• _Document extract_:
>>

Wednesday 5 November 2014

BLACK SOCIAL HISTORY : RACIAL STATUS AND BLACK AFRICA IDENTITY IN UKRAINE :

                                                                  BLACK         SOCIAL        HISTORY                                                                         Racial Status and Black Africa Identity In Ukraine



Taking into consideration the significant economic migrations into and out of Ukraine, this
project questions the correlation between the present popularity of hip-hop and growing
articulations of “blackness” and “whiteness” in Kharkiv. It further explicates the ways in which
music, migration, and the market economy influence race and class identity formation in light of
economic transitions in contemporary Ukraine. Kharkiv’s interracial hip-hop clubs offer insights
regarding how racial difference is negotiated among the local youth and migrants who attend
hip-hop parties. African musicians are drawn to the hip-hop genre because of the music’s
popularity in Africa and the United States and because of its global positioning as a genre of
social critique. Common themes in Afro-Ukrainian hip-hop texts and music videos include issues
of racial violence, economic insecurity, the undoing of racial stereotypes, and inter-racial love.
This context-based musical analysis offers nuanced interpretations regarding how present-day
youth deal with interracial issues in a racially intolerant post-socialist society.

<<

• _Dataset records_:
>>

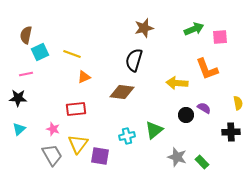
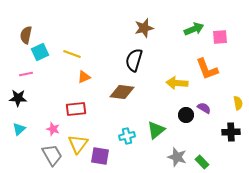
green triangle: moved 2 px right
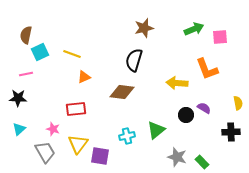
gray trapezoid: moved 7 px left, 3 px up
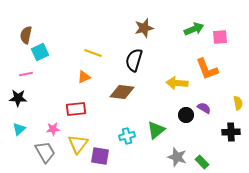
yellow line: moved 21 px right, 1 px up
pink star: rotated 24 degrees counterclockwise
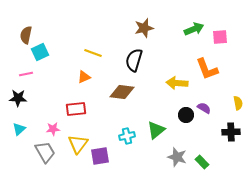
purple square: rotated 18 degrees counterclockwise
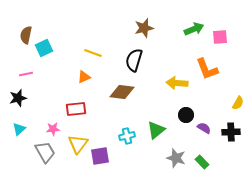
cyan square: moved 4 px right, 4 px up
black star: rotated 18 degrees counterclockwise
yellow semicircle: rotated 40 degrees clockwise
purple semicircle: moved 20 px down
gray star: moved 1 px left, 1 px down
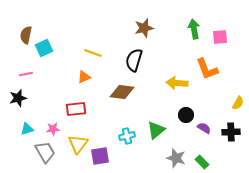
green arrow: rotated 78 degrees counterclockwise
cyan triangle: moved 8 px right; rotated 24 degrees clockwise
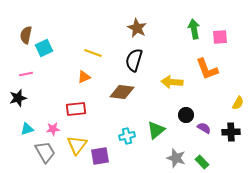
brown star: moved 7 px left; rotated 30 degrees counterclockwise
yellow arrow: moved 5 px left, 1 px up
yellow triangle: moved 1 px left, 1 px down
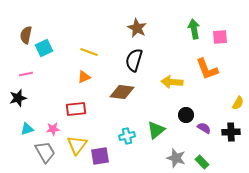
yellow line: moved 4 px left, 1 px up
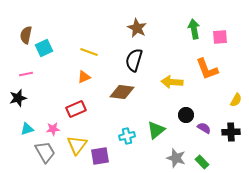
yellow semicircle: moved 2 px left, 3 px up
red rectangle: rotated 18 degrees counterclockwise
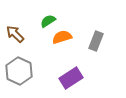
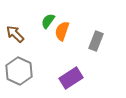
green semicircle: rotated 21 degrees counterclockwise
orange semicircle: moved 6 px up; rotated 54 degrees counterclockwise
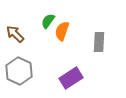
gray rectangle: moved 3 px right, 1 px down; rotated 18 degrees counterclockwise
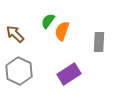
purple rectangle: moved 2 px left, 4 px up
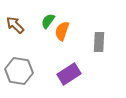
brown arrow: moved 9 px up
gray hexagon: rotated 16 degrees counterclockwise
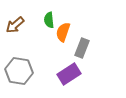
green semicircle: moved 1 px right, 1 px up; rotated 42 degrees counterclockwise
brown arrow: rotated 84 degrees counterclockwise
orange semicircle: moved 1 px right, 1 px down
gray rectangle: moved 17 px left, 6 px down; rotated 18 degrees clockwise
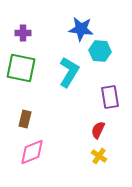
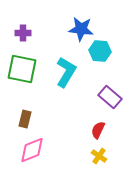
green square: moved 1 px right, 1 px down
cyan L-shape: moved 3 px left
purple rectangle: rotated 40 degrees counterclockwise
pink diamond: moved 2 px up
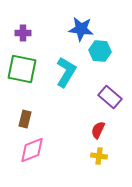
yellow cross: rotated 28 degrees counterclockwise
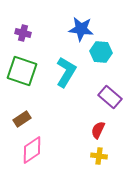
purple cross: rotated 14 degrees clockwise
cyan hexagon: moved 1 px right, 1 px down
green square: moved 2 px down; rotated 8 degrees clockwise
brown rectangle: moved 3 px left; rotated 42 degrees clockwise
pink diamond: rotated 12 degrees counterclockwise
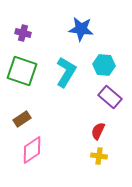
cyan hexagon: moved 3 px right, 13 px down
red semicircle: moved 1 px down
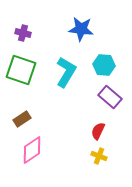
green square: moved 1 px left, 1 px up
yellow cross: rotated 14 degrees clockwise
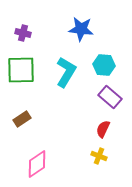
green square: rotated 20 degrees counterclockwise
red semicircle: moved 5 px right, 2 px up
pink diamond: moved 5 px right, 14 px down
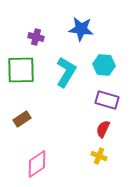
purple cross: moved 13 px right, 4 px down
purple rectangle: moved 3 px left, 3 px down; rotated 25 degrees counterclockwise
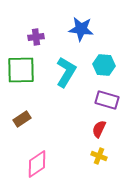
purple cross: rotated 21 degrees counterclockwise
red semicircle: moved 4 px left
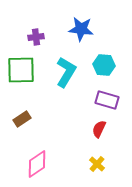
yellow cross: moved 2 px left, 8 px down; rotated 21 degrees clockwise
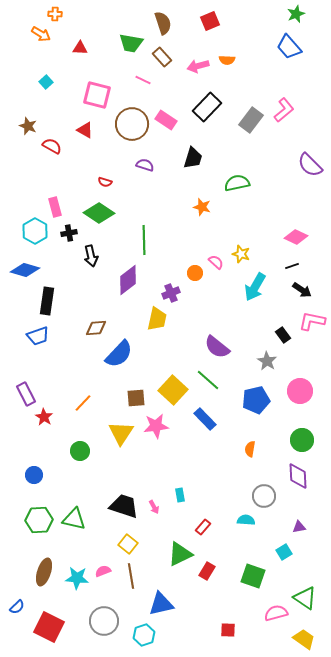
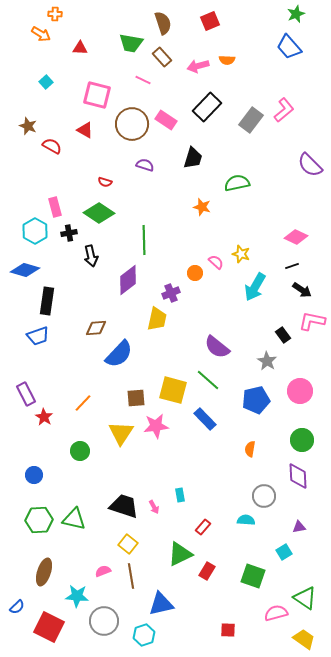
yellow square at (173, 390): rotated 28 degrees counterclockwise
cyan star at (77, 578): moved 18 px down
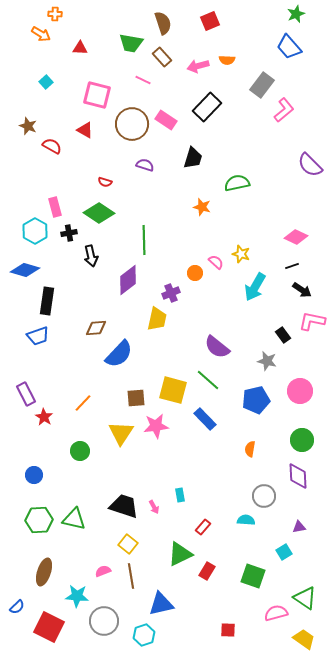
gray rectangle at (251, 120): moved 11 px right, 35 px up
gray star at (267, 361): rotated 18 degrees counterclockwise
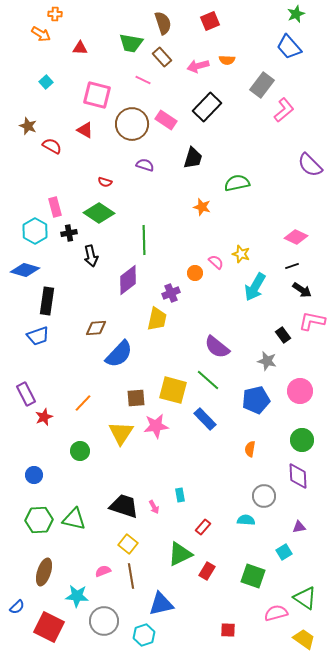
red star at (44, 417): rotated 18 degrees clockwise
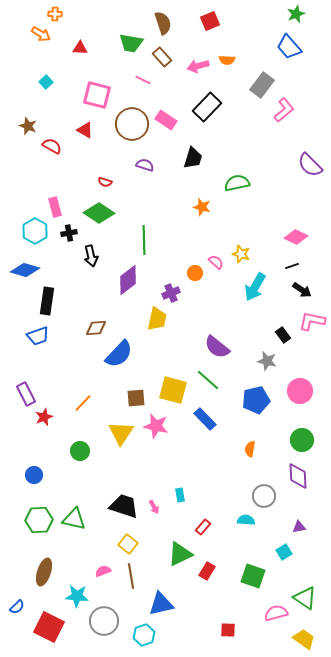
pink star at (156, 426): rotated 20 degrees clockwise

<<

Reproduce the passage on hip-hop in Kharkiv, starting with "This context-based musical" and going on through "intolerant post-socialist society.", substituting "detailed" for "nuanced".

• _Answer to this problem_:
This context-based musical analysis offers detailed interpretations regarding how present-day
youth deal with interracial issues in a racially intolerant post-socialist society.